Nach Angabe der Landesstelle gegen die Suchtgefahren lebt die überwiegende Mehrzahl aller Jugendlichen drogenfrei. Circa 75 Prozent der jungen Menschen zwischen 12 und 25 Jahren haben bislang auf den Konsum illegaler Drogen verzichtet und haben auch nicht vor, das zu ändern. So weit die gute Nachricht. Die schlechte: Einstiegs- und Durchschnittsalter der Konsumenten sinken. Auch wenn wir in Mecklenburg-Vorpommern bei den drogenkonsumierenden Jugendlichen noch nicht die Dimension der alten Bundesländer erreicht haben, so kann oder muss dennoch Folgendes festgehalten werden: In der Gruppe der 12- bis 17-Jährigen hat sich das Konsumverhalten weitgehend angeglichen. Hier ist die deutsche Einheit schon vollzogen.

(Dr. Arnold Schoenenburg, PDS: Trotz staatlicher Sanktionen.)
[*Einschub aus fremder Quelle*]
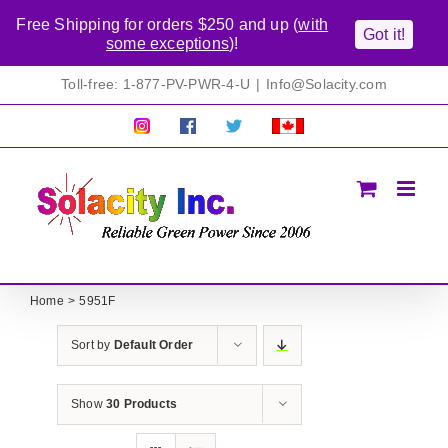
Free Shipping for orders $250 and up (
with
Got it!
some exceptions
)!
Skip
Toll-free: 1-877-PV-PWR-4-U
|
Info@Solacity.com
to
content
Pretty
Follow
Solacty
Proudly
Solacity
us
on
Canadian!
Pictures!
on
Twitter
All
Facebook!
prices
in
CAD$
Home
5951F
Sort by
Default Order
Show
30 Products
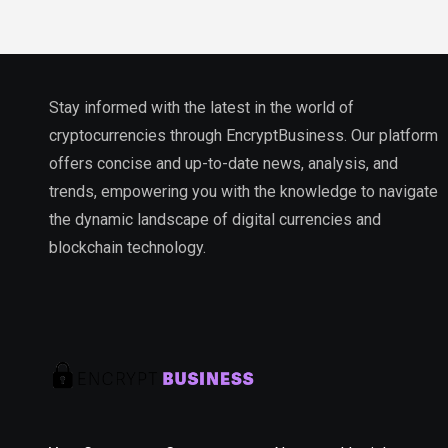
Stay informed with the latest in the world of
cryptocurrencies through EncryptBusiness. Our platform
offers concise and up-to-date news, analysis, and
trends, empowering you with the knowledge to navigate
the dynamic landscape of digital currencies and
blockchain technology.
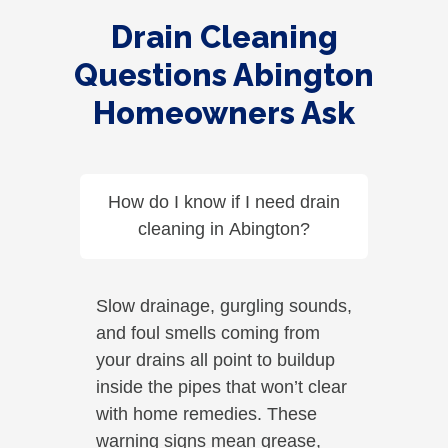
Drain Cleaning
Questions Abington
Homeowners Ask
How do I know if I need drain
cleaning in Abington?
Slow drainage, gurgling sounds,
and foul smells coming from
your drains all point to buildup
inside the pipes that won’t clear
with home remedies. These
warning signs mean grease,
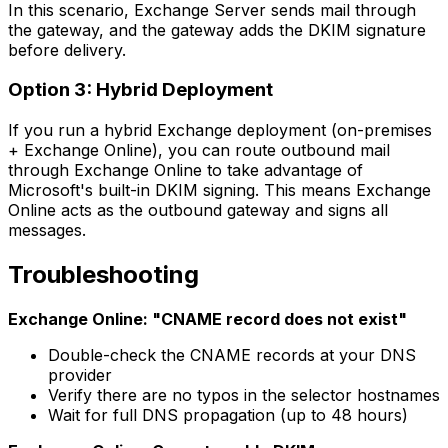
In this scenario, Exchange Server sends mail through
the gateway, and the gateway adds the DKIM signature
before delivery.
Option 3: Hybrid Deployment
If you run a hybrid Exchange deployment (on-premises
+ Exchange Online), you can route outbound mail
through Exchange Online to take advantage of
Microsoft's built-in DKIM signing. This means Exchange
Online acts as the outbound gateway and signs all
messages.
Troubleshooting
Exchange Online: "CNAME record does not exist"
Double-check the CNAME records at your DNS
provider
Verify there are no typos in the selector hostnames
Wait for full DNS propagation (up to 48 hours)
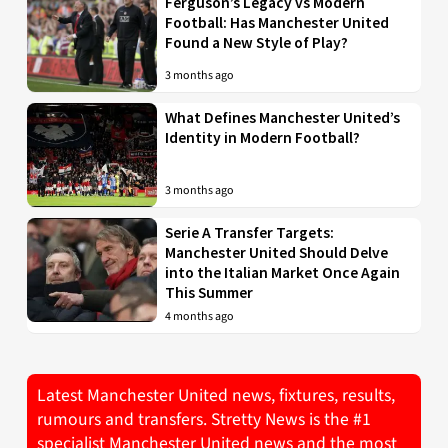
Ferguson’s Legacy vs Modern
Football: Has Manchester United
Found a New Style of Play?
3 months ago
What Defines Manchester United’s
Identity in Modern Football?
3 months ago
Serie A Transfer Targets:
Manchester United Should Delve
into the Italian Market Once Again
This Summer
4 months ago
Latest Manchester United news, fixtures, results,
rumours and transfers. Stretty News is the #1
specialist Manchester United news and the most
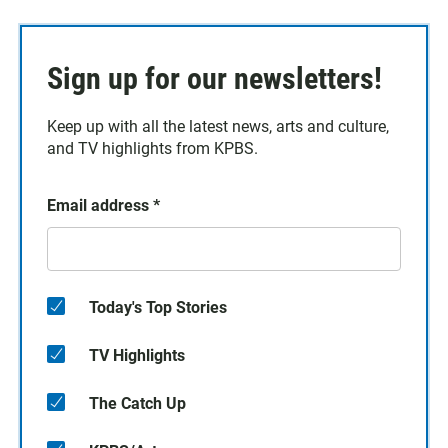
Sign up for our newsletters!
Keep up with all the latest news, arts and culture,
and TV highlights from KPBS.
Email address
*
Today's Top Stories
TV Highlights
The Catch Up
Und auch beim Einstiegsalter gibt es kaum noch Unterschiede. Eine Prophezeiung, die ich hier leider schon häufig angesprochen habe, ist traurige Realität geworden.

Insbesondere wird natürlich das Thema Designerdrogen bei Jugendlichen unterschätzt. Die Uni Hamburg hat in einem Test über Ecstasykonsumenten Folgendes festgestellt, dass mehr als ein Viertel der Ecstasykonsumenten mindestens eine so genannte psychotische Störung haben. Zu diesem Krankheitsbild gehören Halluzinationen, Personenverkennung oder Wahnvorstellungen. Hinzu kommen Beziehungsideen, in denen Beziehungen zu Personen oder Gegenständen wahrgenommen werden, die nicht real sind. Es kann also nicht ausgeschlossen werden, dass Ecstasy das Gehirn auf Dauer schädigt.

(Harry Glawe, CDU: Richtig.)

Meine Damen und Herren, zwar ist es in den vergangenen Jahren gelungen, die Diskreditierung bestimmter Formen der Suchthilfe zu beenden. Dies ist insbesondere der neuen Bundesregierung zu verdanken. Heute haben wir den gesellschaftlichen Konsens darüber, dass Drogensüchtige in erster Linie kranke Menschen sind, denen es zu helfen gilt. Trotzdem ist die gesellschaftliche Debatte über den Konsum psychoaktiver Substanzen und deren gesundheitliche und soziale Risiken dringend notwendig, denn diese Risiken sind unabhängig davon, ob die Substanzen legal oder illegal sind. Es geht aber weder um die Überdramatisierung noch um die Bagatellisierung einiger Substanzen. Eine realistische, glaubwürdige Präventionsund Behandlungskonzeption muss von der Lebensfähigkeit der Menschen ausgehen, sonst hilft es nicht.

Bemerkenswert ist noch, dass es einen Aktionsplan zum Alkohol gibt, die Einrichtung von Schwerpunktpraxen für Sucht, das Modellprojekt des Bundes zur heroingestützten Behandlung und die Integration von Drogenberatern in die Suchtberatungsstellen. Ich denke, die beste Hilfe für Menschen, die suchtgefährdet sind, ist die Hilfe, dass diese Sucht gar nicht erst entsteht. – Ich bedanke mich für die Aufmerksamkeit.